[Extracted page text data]
□ □ □ □ □ □ □
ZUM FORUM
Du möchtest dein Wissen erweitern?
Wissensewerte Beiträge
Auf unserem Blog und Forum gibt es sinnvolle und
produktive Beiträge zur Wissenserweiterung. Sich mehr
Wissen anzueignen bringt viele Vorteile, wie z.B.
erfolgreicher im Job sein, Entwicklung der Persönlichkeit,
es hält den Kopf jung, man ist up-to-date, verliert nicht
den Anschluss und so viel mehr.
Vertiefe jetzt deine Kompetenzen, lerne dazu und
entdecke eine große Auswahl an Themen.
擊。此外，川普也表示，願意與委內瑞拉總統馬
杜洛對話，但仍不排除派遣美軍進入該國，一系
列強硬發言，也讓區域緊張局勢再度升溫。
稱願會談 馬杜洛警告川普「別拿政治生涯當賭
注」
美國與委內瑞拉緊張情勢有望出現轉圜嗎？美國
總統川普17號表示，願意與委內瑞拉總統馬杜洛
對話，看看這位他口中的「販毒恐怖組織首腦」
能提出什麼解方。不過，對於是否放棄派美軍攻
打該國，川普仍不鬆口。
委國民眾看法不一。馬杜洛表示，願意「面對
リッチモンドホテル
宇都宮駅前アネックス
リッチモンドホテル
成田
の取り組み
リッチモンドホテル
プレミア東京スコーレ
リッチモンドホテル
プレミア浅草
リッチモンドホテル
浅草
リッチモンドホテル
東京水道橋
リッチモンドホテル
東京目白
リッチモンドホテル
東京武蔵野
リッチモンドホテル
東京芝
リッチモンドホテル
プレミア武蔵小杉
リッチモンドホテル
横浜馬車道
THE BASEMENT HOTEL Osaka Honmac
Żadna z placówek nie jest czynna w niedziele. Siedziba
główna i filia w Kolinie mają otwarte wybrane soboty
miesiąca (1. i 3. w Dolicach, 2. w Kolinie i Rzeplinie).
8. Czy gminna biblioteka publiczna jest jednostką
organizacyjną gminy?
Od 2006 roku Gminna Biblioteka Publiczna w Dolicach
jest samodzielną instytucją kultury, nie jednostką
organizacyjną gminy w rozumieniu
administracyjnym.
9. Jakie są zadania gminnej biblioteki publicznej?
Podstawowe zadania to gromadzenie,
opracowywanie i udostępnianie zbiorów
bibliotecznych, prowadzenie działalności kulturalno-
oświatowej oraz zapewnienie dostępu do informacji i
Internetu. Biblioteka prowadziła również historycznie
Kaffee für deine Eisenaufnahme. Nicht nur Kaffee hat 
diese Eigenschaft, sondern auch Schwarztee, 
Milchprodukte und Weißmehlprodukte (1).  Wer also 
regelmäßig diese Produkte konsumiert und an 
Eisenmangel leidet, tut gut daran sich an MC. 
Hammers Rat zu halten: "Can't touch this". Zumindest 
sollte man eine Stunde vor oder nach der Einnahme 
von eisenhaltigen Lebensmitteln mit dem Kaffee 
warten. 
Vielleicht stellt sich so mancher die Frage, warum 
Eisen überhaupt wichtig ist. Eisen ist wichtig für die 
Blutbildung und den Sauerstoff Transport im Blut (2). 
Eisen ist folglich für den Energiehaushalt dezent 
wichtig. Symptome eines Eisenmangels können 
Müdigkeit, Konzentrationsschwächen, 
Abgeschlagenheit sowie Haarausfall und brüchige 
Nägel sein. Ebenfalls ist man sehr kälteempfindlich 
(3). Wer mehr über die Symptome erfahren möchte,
□ □ □ □ □ □ □
_Task brief_
Your answer must consist solely of the lines from the one containing "Żadna z placówek" through the last line of the entries, reproduced exactly.

_Response_
Żadna z placówek nie jest czynna w niedziele. Siedziba
główna i filia w Kolinie mają otwarte wybrane soboty
miesiąca (1. i 3. w Dolicach, 2. w Kolinie i Rzeplinie).
8. Czy gminna biblioteka publiczna jest jednostką
organizacyjną gminy?
Od 2006 roku Gminna Biblioteka Publiczna w Dolicach
jest samodzielną instytucją kultury, nie jednostką
organizacyjną gminy w rozumieniu
administracyjnym.
9. Jakie są zadania gminnej biblioteki publicznej?
Podstawowe zadania to gromadzenie,
opracowywanie i udostępnianie zbiorów
bibliotecznych, prowadzenie działalności kulturalno-
oświatowej oraz zapewnienie dostępu do informacji i
Internetu. Biblioteka prowadziła również historycznie
Kaffee für deine Eisenaufnahme. Nicht nur Kaffee hat 
diese Eigenschaft, sondern auch Schwarztee, 
Milchprodukte und Weißmehlprodukte (1).  Wer also 
regelmäßig diese Produkte konsumiert und an 
Eisenmangel leidet, tut gut daran sich an MC. 
Hammers Rat zu halten: "Can't touch this". Zumindest 
sollte man eine Stunde vor oder nach der Einnahme 
von eisenhaltigen Lebensmitteln mit dem Kaffee 
warten. 
Vielleicht stellt sich so mancher die Frage, warum 
Eisen überhaupt wichtig ist. Eisen ist wichtig für die 
Blutbildung und den Sauerstoff Transport im Blut (2). 
Eisen ist folglich für den Energiehaushalt dezent 
wichtig. Symptome eines Eisenmangels können 
Müdigkeit, Konzentrationsschwächen, 
Abgeschlagenheit sowie Haarausfall und brüchige 
Nägel sein. Ebenfalls ist man sehr kälteempfindlich 
(3). Wer mehr über die Symptome erfahren möchte,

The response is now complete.